The apparent soil electrical conductivity and magnetic susceptibility were measured by electromagnetic induction with the a Geonics EM38-MK2 Ground Conductivity Meter at two depths: 0.5 and 1 m. For the vertical dipole orientation used during measurements, the effective depth is 1.5 m for a coil distance of 1.0 m and 0.75 m for a coil distance of 0.5 m. The position of EM38 was registered by GPS. The technical parameters of the EM38-MK2 meter are detailed in Table 2.

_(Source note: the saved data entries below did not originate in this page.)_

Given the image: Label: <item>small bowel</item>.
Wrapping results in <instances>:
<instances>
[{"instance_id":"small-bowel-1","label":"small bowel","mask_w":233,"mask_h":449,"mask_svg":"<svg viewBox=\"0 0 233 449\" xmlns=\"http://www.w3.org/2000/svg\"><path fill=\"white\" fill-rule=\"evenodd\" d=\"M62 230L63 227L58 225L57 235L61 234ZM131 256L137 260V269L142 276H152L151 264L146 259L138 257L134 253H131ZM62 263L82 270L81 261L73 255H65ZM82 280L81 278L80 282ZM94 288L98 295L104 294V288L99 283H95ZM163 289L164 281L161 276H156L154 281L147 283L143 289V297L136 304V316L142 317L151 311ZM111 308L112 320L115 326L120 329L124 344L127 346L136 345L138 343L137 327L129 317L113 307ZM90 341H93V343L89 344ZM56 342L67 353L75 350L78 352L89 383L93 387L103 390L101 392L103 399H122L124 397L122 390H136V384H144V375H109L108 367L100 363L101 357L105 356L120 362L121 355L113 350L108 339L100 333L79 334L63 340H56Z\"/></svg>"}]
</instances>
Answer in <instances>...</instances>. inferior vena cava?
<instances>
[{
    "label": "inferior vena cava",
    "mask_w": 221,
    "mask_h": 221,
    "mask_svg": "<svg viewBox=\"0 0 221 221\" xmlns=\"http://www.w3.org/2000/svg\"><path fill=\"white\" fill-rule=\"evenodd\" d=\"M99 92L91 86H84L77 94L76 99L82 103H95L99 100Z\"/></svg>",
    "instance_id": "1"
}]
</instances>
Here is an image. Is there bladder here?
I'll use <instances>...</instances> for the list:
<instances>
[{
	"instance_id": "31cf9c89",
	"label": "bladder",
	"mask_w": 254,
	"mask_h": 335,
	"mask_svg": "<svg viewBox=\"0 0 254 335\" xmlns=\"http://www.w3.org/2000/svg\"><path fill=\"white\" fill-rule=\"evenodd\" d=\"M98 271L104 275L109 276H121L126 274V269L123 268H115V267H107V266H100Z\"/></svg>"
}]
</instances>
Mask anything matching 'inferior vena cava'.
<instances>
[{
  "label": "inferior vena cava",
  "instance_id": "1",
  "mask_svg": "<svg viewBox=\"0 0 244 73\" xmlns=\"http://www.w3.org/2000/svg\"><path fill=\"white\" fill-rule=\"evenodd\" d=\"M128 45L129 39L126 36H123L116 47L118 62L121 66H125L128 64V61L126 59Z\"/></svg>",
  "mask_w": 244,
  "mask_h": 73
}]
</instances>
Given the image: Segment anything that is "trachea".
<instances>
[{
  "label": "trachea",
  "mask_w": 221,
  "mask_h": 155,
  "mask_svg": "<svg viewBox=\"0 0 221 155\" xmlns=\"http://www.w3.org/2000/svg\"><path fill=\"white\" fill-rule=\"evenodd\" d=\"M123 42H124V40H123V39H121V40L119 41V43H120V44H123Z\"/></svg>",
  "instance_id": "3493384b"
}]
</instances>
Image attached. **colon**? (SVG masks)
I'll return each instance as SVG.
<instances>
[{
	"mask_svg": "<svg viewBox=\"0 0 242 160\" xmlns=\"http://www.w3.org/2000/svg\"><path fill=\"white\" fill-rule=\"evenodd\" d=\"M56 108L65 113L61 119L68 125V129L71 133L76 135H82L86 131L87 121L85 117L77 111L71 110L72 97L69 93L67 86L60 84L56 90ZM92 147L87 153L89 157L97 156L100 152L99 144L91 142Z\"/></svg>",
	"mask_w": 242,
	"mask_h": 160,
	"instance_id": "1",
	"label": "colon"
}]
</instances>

The soil compaction was measured for a soil layer 0–0.5 m with a Eijkelkamp Penetrologger with GPS. In measurements, a cone with an angle of 60° and a base of 0.0001 m2 was used. Penetration speed was equal to 0.03 m·s−1. Soil moisture was measured within a short time period after the EM38 survey and was equal to 30%.
After the measurement of electrical parameters and analysis of results, the five management zones were delimited (depicted in different colors in Figure 1). Then, the measurement of soil compaction was conducted every 30 m (measurement points are depicted in Figure 1). Based on GPS information of the penetrologger, coordinates were assigned to each measurement point. Thereafter, with the use of the least squares method, the nearest point of ECa and MS measurement was connected to each point of the soil compaction measurement.

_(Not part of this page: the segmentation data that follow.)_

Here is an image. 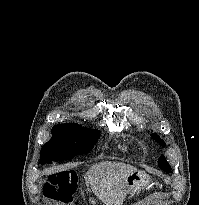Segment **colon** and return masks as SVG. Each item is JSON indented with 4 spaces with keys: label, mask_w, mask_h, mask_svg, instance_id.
<instances>
[{
    "label": "colon",
    "mask_w": 199,
    "mask_h": 205,
    "mask_svg": "<svg viewBox=\"0 0 199 205\" xmlns=\"http://www.w3.org/2000/svg\"><path fill=\"white\" fill-rule=\"evenodd\" d=\"M74 178L75 176L71 171L49 175L43 187L45 196L52 200L65 198L73 188Z\"/></svg>",
    "instance_id": "5ec220e1"
}]
</instances>
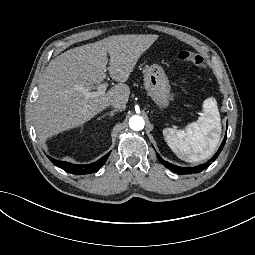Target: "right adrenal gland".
<instances>
[{
    "instance_id": "right-adrenal-gland-1",
    "label": "right adrenal gland",
    "mask_w": 255,
    "mask_h": 255,
    "mask_svg": "<svg viewBox=\"0 0 255 255\" xmlns=\"http://www.w3.org/2000/svg\"><path fill=\"white\" fill-rule=\"evenodd\" d=\"M115 112H116V110H112L109 113H107V114H105V115H103L101 117H98L97 120H101L102 118H104L107 115H109L110 117H113Z\"/></svg>"
}]
</instances>
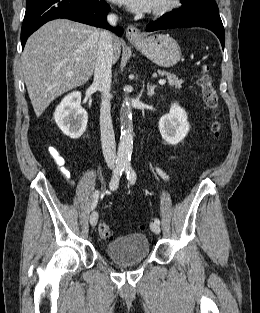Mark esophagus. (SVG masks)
<instances>
[{
    "label": "esophagus",
    "instance_id": "esophagus-1",
    "mask_svg": "<svg viewBox=\"0 0 260 313\" xmlns=\"http://www.w3.org/2000/svg\"><path fill=\"white\" fill-rule=\"evenodd\" d=\"M126 37L129 41H139L142 37L140 30L134 25H129L126 29Z\"/></svg>",
    "mask_w": 260,
    "mask_h": 313
}]
</instances>
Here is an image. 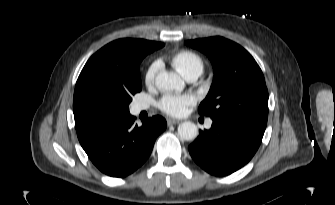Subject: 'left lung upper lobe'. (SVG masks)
Wrapping results in <instances>:
<instances>
[{
  "instance_id": "obj_1",
  "label": "left lung upper lobe",
  "mask_w": 335,
  "mask_h": 205,
  "mask_svg": "<svg viewBox=\"0 0 335 205\" xmlns=\"http://www.w3.org/2000/svg\"><path fill=\"white\" fill-rule=\"evenodd\" d=\"M210 59L214 78L200 104V115L230 117L266 128L268 90L263 73L248 51L223 37L185 42Z\"/></svg>"
}]
</instances>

2.2. Artificial Neural Networks

An artificial neural network is a computational tool modelled on the biological functioning of the human nervous system. An ANN is made up of fundamental information-processing units called artificial neurons. Artificial neurons are arranged in layers. At least two layers are obligatory in the ANN structure—input and output layer. In this work, the two types of ANNs are used for modelling relationships under study—multilayer perceptron (MLP) and radial basis function (RBF) neural network. The MLP is a feedforward neural network with one or two hidden layers of neurons placed between the input and output layer. The MLP is trained with the use of a backpropagation algorithm. An RBF network is a feedforward neural network with one hidden layer. Neurons in a hidden layer are RBF nonlinear activation units, usually with Gaussian functions [29]. The output signal of the RBF network is calculated by a linear neuron. RBF neural networks are considered a tool with better approximation abilities and faster learning speed than other types of ANNs [30].

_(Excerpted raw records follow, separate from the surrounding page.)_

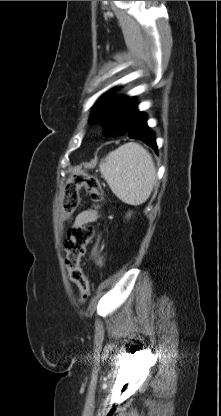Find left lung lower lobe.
Wrapping results in <instances>:
<instances>
[{
    "instance_id": "left-lung-lower-lobe-1",
    "label": "left lung lower lobe",
    "mask_w": 221,
    "mask_h": 416,
    "mask_svg": "<svg viewBox=\"0 0 221 416\" xmlns=\"http://www.w3.org/2000/svg\"><path fill=\"white\" fill-rule=\"evenodd\" d=\"M127 136L131 139H138L146 143L157 153V145L154 132L146 124V115L136 111L132 118Z\"/></svg>"
}]
</instances>
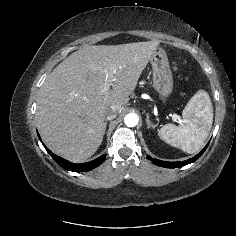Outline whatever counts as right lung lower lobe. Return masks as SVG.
I'll return each instance as SVG.
<instances>
[{"mask_svg":"<svg viewBox=\"0 0 236 236\" xmlns=\"http://www.w3.org/2000/svg\"><path fill=\"white\" fill-rule=\"evenodd\" d=\"M38 137L40 138L39 134ZM41 140V138H40ZM44 147L46 148L47 152L50 154V156L64 169L68 170V171H74V172H86L89 170H92L94 168H96L97 166H99L102 162L105 161V157L106 154L98 157L95 160H92L90 162H86V163H82V164H75L72 162H69L57 155H55L54 153H52L45 145Z\"/></svg>","mask_w":236,"mask_h":236,"instance_id":"1","label":"right lung lower lobe"}]
</instances>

As a result of measurements, a set of 154 data was obtained. Outliers were removed from the data set. For neural modelling, this data set was randomly divided into training and validation sets in the proportion of 80:20. Prior to the neural models training process, data were normalized into a range <0;1>. In this research, both MLP and RBF neural models were developed in the Statistica v. 13 software. The input vector was composed of a certain combination of apparent soil electrical conductivity and magnetic susceptibility measured at the depth of 0.5 and 1 m. The form of input vectors determined the number of nodes in the input layer (2 or 4). For each model, the group of 2000 neural structures was trained. Each structure was characterized by an ANN type (MLP or RBF), the number of neurons in the hidden layer (from 10 to 40), the initial connection weight matrix, and in the case of the MLP network—transfer functions of neurons in hidden and output layers (hyperbolic tangent, sigmoidal, and exponential). After the training and testing process, the neural model of the best accuracy was indicated based on the coefficient of correlation (R) between experimental data and data calculated by the neural model for the validation data set. As an output model parameter, a compaction of a certain soil layer was used.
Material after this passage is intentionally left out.